SOURCE PASSAGE:

================

= Angela Care Evans =

British archaeologist

Angela Care Evans, , is an archaeologist and former Curator in the department of Britain, Europe, and Prehistory at the British Museum. She has published extensively on the Sutton Hoo Mound 1 artefacts and early medieval metalwork.

== Expertise ==
Care Evans is an expert in early medieval English archaeology and material culture, especially the Sutton Hoo burial, metalwork including brooches and horse harnesses, and shipbuilding.

In 1983 she co-authored with Rupert Bruce Mitford volume three of the British Museum's guides to the Sutton Hoo excavations and artefacts.

In 1986 she published the second edition of The Sutton Hoo Ship Burial, the mass-market publication by the British Museum about the Sutton Hoo artefacts, which condensed the four volumes by Bruce Mitford, and later Bruce Mitford and Care Evans, into a single book suitable for general interest. Another edition was issued in 1994. Care Evans is careful in the book to discuss arguments for and against Rædwald as the person buried in Mound 1 at Sutton Hoo, and she proposes that the artefacts are treated as 'art' rather than 'regalia', as the notion of royalty in early medieval England does not exactly align with modern royalty.

In her 1999 article "In Debt to the Amateurs", Care Evans discussed how the photographs of Sutton Hoo taken in 1939 by Mercie Lack ARPS and Barbara Wagstaff ARPS have importantly shaped the reception and understanding of the archaeological site: with the images of the 'ghost ship' acquired by the Woodbridge, Ipswich and British Museum, and entering into the visual culture of early medieval historiography.

================

EXERCISE SET:
a – Using the passage on Angela Care Evans, say whether each statement agrees with it, answering yes or no and quoting the words that decide it: (i) she co-authored volume three of the British Museum's Sutton Hoo guides with Rupert Bruce Mitford in 1983; (ii) the second edition of The Sutton Hoo Ship Burial appeared in 1994; (iii) she proposes treating the artefacts as regalia rather than art.
b – Pick up the passage on Angela Care Evans after its final sentence and carry it on.
The rows that come next are separate material and are not part of the passage on Angela Care Evans.

================

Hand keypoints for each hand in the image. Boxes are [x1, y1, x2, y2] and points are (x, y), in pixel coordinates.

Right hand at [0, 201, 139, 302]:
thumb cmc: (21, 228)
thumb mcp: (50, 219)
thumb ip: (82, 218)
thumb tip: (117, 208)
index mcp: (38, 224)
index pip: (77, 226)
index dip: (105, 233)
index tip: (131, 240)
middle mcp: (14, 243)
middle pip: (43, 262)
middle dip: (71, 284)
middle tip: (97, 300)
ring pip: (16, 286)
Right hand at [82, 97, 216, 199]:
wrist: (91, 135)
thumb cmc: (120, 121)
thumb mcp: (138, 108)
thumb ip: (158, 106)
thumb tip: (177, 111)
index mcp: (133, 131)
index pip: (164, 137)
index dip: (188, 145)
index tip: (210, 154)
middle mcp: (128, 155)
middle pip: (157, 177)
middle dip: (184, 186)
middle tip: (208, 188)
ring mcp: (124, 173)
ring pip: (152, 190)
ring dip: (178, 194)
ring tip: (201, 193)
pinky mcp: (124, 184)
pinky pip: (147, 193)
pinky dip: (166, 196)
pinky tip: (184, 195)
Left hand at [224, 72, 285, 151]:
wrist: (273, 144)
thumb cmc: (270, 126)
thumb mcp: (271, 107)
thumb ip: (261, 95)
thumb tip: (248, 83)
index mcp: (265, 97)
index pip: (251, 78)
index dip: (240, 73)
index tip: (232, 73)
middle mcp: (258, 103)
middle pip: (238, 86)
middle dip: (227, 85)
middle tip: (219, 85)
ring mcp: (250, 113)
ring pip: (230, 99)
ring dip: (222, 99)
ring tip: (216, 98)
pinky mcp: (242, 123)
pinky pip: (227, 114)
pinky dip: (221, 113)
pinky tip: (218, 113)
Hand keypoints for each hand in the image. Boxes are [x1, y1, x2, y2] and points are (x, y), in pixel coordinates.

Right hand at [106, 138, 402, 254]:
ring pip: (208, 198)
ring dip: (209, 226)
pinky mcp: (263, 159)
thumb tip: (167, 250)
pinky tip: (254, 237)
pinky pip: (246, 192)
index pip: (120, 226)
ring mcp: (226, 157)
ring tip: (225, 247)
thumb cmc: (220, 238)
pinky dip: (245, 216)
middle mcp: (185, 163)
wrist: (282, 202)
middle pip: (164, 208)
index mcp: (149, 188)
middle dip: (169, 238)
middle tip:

================

TASK RESULTS:
a –
(i) Yes: "In 1983 she co-authored with Rupert Bruce Mitford volume three of the British Museum's guides to the Sutton Hoo excavations and artefacts."
(ii) No: "In 1986 she published the second edition of The Sutton Hoo Ship Burial"
(iii) No: "she proposes that the artefacts are treated as 'art' rather than 'regalia'"

b –
In 2005 she co-authored Sutton Hoo: A Seventh-century Princely Burial Ground and Its Context with archaeologist Martin Carver for the British Museum Press. Care Evans specifically wrote about the Mound 1 bridle with gilt bronze plaques and interlace ornamentation. In October 2008 she and Carver hosted the Sutton Hoo Society's annual conference 'Arts and Crafts in the Mead Hall'.

She has appeared in ITV, Channel 4, and BBC television programmes as a specialist on the Sutton Hoo ship burial, including Time Team (2002) and Masterpieces of the British Museum (2006).

Care Evans continues to give lectures and seminars on early medieval topics.

== Selected publications ==
- Bruce-Mitford, Rupert, and Angela Care Evans (1983) The Sutton Hoo ship-burial, Vol. 3 (London: British Museum publications).
- Evans, Angela Care (1986). The Sutton Hoo Ship Burial. London: British Museum Publications. ISBN 978-0-7141-0544-4.
- Evans, Angela Care (1999). "In Debt to the Amateurs: the photographs of Miss Lack ARPS and Miss Wagstaff ARPS", Saxon, Sutton Hoo Society publications.
- Evans, Angela Care (2001). "Sutton Hoo and Snape, Vendel and Valsgärde". In Hultén, Pontus & von Plessen, Marie-Louise (eds.). The true story of the Vandals. Museum Vandalorum Publications. 1. Värnamo: Museum Vandalorum. pp. 48–64. ISSN 1650-5549.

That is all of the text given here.